Beyond these issues, the numerous biases of text-to-image models are well documented. As Melvin Kranzberg warned, “Technology is neither good, nor bad; nor is it neutral.” Models reflect the datasets and imagery of the world as it has been generally (mis)represented on the Internet. Generating images of doctors produces grids of primarily white and masculine figures, for instance, underrepresenting people of color, women, and non-binary people. Datasets might include hate symbols, pornography, and artistic works by creators who haven’t knowingly consented to their inclusion in training data. Because of the immense size of model training datasets, filtering content for objectionable or prejudiced material becomes difficult, and holding model authors accountable is difficult as well.
“We have to work in the theatre of our own time with the tools of our own time.”
An issue of power arises, both in terms of powering these expensive computations and powering systems of oppression. The tremendous environmental cost of training models and running them on GPUs (the same kind of hardware as cryptocurrency miners) has raised concerns about environmental impact. AI-accelerated technologies can also power systems of oppression, as in one of the most egregious examples, the vast investment in facial recognition technologies weaponized against ethnic Uyghurs in Xinjiang, China.
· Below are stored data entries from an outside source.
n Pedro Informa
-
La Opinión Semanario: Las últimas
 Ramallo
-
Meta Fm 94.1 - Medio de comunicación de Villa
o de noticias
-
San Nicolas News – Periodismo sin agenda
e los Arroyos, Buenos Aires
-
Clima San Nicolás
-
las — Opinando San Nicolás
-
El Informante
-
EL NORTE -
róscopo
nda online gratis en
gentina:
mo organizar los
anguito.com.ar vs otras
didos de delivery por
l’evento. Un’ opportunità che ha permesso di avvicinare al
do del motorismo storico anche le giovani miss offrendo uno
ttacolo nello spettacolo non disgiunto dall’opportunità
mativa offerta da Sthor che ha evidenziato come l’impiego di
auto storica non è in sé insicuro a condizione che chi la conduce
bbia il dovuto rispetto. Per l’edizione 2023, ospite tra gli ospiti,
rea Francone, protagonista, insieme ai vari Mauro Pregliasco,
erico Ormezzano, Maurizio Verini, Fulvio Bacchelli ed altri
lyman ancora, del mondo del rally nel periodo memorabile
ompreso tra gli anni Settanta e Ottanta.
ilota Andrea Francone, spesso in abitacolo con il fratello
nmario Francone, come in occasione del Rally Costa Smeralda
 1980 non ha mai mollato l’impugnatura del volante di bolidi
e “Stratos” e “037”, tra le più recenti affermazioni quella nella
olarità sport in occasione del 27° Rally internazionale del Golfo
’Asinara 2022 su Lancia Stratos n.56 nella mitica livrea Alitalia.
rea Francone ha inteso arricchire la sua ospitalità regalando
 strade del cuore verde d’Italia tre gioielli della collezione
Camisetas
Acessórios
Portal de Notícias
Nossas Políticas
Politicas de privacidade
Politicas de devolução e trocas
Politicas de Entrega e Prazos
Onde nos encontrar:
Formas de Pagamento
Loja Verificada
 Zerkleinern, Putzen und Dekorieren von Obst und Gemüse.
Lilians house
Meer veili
However, the COVID-19 pandemic proved that innovative and reflexive theatre responds to technological change by choosing how to balance adopting and contesting that technology with a critical perspective. From making theatre for digital spaces to navigating the logistics of reopening, over the past two years we have affirmed Robert Edmond Jones’ claim that “we have to work in the theatre of our own time with the tools of our own time.” Should we celebrate AI as a way to democratize dreaming up images for the stage? Batten down the hatches and prepare for a tidal wave of appropriative and energy expensive mediocrity? The theatre is as good a place as any to debate these questions. I hope by understanding the workflow for a common way of using generative AI you are more empowered to develop your own positions on its use for stage.
I’ll finish with a brief word on AI’s kinship with theatre, as explored by Fabian Offert in their essay What Could an Artificial Intelligence Theater Be?
“[W]hat theater and machine learning have in common is the setting up of an elaborate, controlled apparatus for making sense of everything that is outside of this apparatus: real life in the case of theater, real life data in the case of machine learning.”
We train ourselves on scripts, designs, and rehearsals to act out a performance. Ideally to replicate what we planned for, but always making something unique. Machine learning undergoes the same process. When collaborating with AI, you’re collaborating with a performer. In theatre, we often explore the tension between rehearsal, devising, improvisation, and interaction. I hope we can do the same with AI.